How many lines in the entries below contain the word "values"? Reply with the number alone.

* **Data supplied**
<<<<
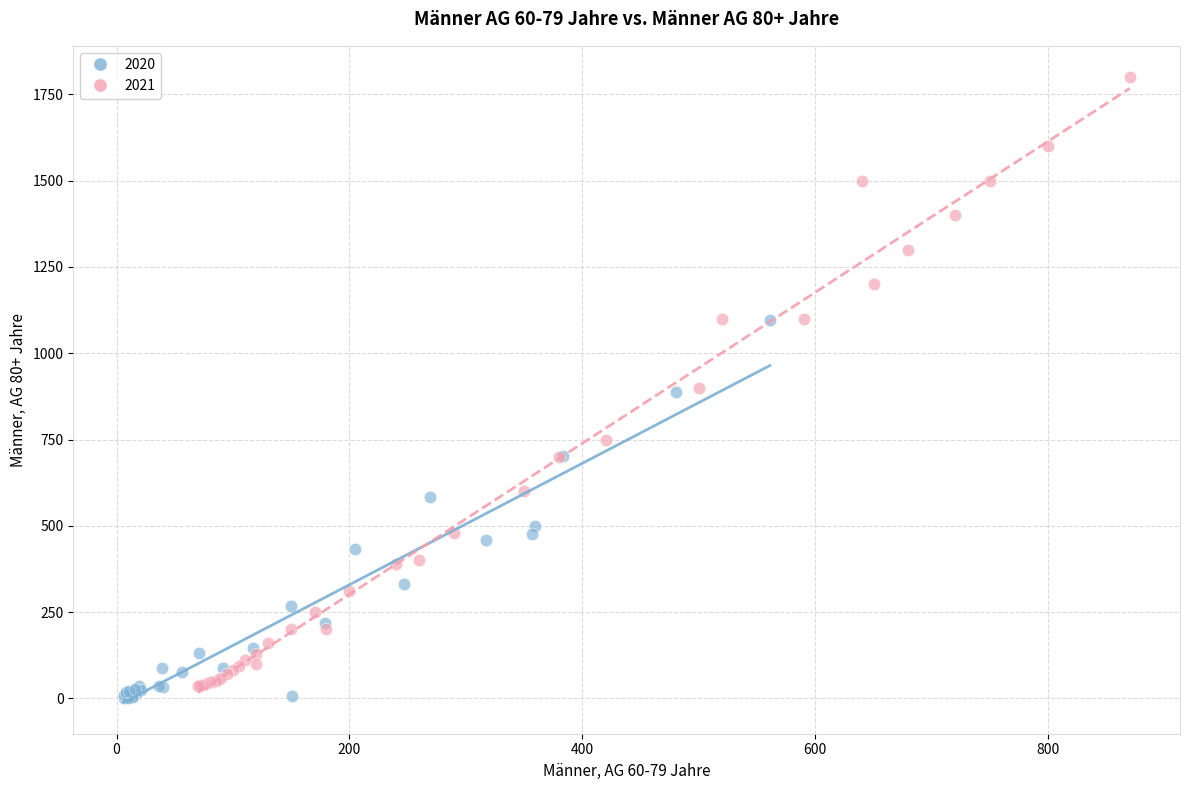

Which series has the widest spread of Y values?

2021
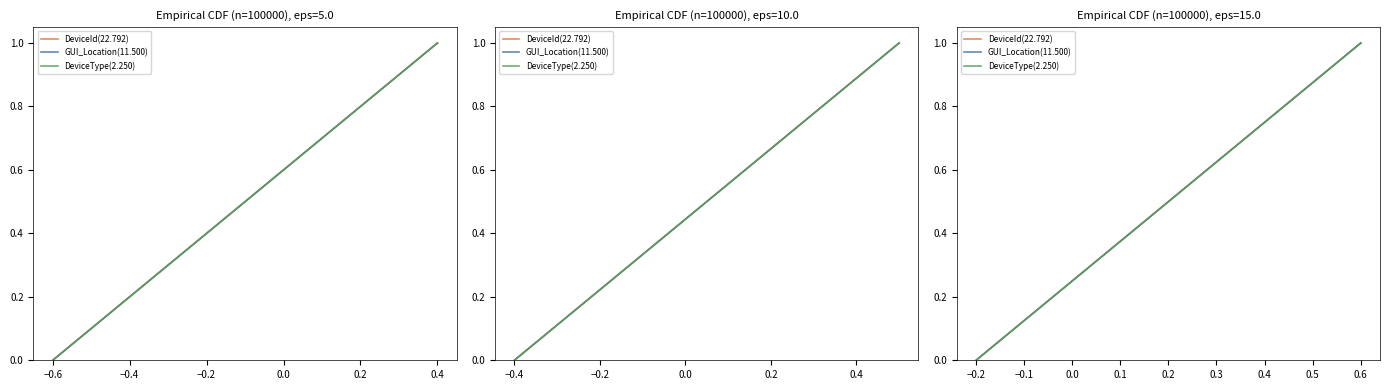

Which series has the largest total across all categories?

DeviceId(22.792)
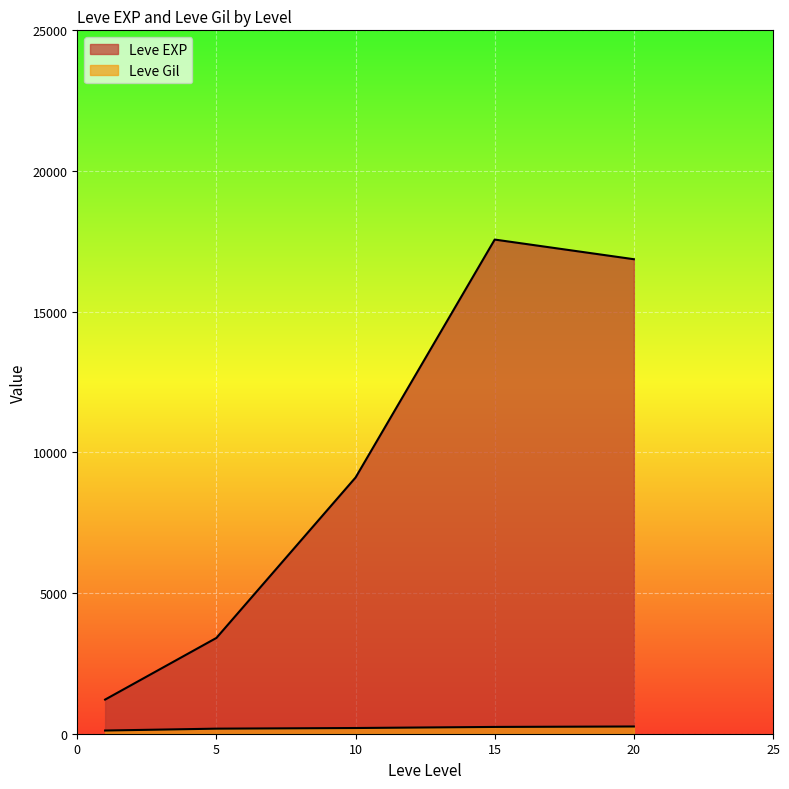

What is the sum of the Leve Gil values at 20 and 15?

578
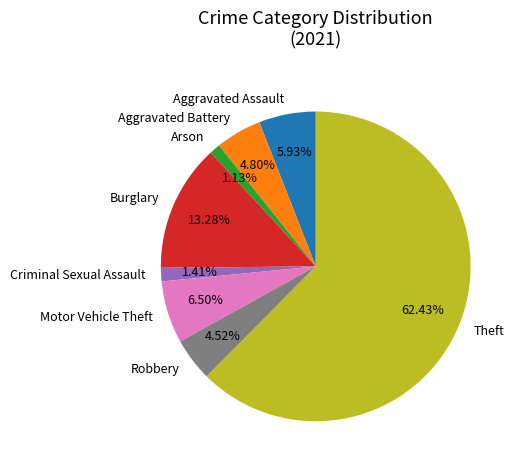

How many slices are in this pie chart?

8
>>>>
* **Answer for the task**
2